Many locals know about the nesting pair of bald eagles at north lido beach park. Eagles are monogamous meaning the pair stays together for life. They also return to the same nest year after year. Last year, the pair had an eagles that was just about old enough to fledge, or leave the nest. Unfortunately right before it was ready to fly it died, it’s body was still visible in the nest. The presumed cause was second-hand rodenticide poisoning.
This year the eagle pair had two chicks. Again they were about 6 weeks old, not yet old enough to fly but definitely old enough that they were likely to make it to fledging. Unfortunately monitors and observers watching the nest noted the adults bringing in rats to feed the chicks. A few days later, the eaglets were no longer observed. For weeks now many have questioned the cause for this years eaglet failure and it again seems the likely cause is death by rodenticide poisoning.
Many people do not realize the way that rat poison can rise up the food chain so I wanted to take some time to send out this informational message in hopes that it may educate some and prevent further death to our local eagle pair.

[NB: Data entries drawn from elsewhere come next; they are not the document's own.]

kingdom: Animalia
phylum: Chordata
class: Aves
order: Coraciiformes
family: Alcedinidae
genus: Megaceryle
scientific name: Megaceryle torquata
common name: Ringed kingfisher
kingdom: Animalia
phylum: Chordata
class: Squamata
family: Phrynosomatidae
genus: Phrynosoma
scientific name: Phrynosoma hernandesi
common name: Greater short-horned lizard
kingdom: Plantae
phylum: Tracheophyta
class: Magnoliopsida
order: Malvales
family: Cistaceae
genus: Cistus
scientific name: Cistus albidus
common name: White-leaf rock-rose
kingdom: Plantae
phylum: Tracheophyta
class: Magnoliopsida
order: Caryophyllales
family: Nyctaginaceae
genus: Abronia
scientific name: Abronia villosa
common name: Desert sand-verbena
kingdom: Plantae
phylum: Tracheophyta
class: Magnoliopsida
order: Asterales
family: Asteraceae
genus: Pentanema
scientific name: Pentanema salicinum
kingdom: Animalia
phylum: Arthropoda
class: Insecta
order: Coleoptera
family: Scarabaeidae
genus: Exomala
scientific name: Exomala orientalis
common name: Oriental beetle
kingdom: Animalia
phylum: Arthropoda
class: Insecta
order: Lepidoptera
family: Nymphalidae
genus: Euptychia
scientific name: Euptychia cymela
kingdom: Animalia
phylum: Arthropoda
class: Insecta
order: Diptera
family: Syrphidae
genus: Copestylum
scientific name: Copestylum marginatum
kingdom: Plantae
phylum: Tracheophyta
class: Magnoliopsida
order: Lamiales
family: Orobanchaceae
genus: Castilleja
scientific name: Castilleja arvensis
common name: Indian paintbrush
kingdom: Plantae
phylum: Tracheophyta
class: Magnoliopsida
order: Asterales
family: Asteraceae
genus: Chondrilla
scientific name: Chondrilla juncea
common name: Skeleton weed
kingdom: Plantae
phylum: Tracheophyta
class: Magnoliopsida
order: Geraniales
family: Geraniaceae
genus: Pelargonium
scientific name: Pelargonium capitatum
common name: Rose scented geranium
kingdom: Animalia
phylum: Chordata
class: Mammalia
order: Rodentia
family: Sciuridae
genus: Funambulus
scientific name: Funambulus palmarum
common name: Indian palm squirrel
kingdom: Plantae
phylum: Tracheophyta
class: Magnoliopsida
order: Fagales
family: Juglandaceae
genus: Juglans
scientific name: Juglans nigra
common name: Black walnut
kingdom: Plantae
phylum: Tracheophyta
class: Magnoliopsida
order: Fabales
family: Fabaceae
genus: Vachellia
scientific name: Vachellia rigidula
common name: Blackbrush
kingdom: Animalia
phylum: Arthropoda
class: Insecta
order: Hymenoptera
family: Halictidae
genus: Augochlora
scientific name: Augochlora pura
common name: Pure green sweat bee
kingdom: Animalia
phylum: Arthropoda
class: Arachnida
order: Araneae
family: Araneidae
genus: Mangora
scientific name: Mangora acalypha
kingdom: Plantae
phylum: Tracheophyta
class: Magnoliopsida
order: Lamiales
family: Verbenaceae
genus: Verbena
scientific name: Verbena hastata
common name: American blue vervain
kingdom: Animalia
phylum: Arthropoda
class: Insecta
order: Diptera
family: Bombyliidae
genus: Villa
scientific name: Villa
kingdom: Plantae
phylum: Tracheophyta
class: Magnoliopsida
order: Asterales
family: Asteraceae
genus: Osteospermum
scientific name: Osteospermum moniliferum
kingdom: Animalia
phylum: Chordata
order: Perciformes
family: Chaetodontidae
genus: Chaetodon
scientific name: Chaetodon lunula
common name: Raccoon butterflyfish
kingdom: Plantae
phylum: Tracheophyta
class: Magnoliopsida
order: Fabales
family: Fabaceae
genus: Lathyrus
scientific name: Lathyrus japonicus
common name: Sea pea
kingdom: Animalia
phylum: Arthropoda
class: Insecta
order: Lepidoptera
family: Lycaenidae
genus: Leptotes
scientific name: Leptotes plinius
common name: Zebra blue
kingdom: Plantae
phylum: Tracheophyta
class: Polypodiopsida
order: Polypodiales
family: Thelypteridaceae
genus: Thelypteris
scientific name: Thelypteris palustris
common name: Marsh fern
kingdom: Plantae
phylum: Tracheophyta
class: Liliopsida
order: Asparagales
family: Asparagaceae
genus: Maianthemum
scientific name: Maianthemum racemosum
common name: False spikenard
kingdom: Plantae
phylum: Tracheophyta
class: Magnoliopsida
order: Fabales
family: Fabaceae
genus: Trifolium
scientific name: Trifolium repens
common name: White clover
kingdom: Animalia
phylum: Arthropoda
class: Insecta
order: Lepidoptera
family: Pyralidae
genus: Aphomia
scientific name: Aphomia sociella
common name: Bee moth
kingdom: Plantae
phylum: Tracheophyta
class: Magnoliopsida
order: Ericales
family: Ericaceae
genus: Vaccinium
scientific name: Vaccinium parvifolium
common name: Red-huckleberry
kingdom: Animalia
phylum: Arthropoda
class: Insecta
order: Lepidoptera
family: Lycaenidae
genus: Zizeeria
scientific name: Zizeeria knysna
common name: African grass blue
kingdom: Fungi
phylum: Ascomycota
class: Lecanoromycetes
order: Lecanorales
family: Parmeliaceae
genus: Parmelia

When a rat ingests poison it doesn’t die immediately. Instead it dies slowly, and can wander around weak. This makes it easier prey for raptors (birds of prey like hawks, owls and eagles). The eagle may find the rat, capture it and bring it to its nest to feed the chicks or feed on it itself. Unfortunately ingesting a poisoned rat also poisons the bird. This is a process called bioaccumulation, the toxins transfer through the food chain.
When a bird eats a poisoned rat it causes a horrible and slow death; the rat poison is an anticoagulant and causes the bird to bleed out (https://www.epa.gov/rodenticides/restrictions-rodenticide-products)
There are many articles about the issue of rodenticides and their effects on wildlife and domestic pets. It is an issue nationally but here locally on Lido we have seen the impacts two years running, in the sudden death of otherwise healthy eaglets.
So if you live in a complex please ask what methods of pest control are being used and if it is rat poison please urge for alternative, eco-friendly methods to be used instead.
I have recently learned that St. Armands has rat bait boxes around the circle and am going to speak to the commissioners about the issue at the upcoming meeting on 3/7.
Below are some photos taken of the eaglets this year before they perished. Including a photo that shows the adult taking a rat to the nest. Dead rats have also been found in the vicinity of the nest. Unfortunately the only hope in fixing this issue is for the community to stand together against harmful pesticide use.
For more information you can easily Google: rodenticide poisoning in birds. Also this website: https://www.raptorsarethesolution.org/got-rats/ is a resource to educate about the impacts of rat poison on raptors.
Local wildlife biologist and bird lover
March 8, 2022
The City's Parks & Recreation Director responded that the City uses a nontoxic product for rodent control.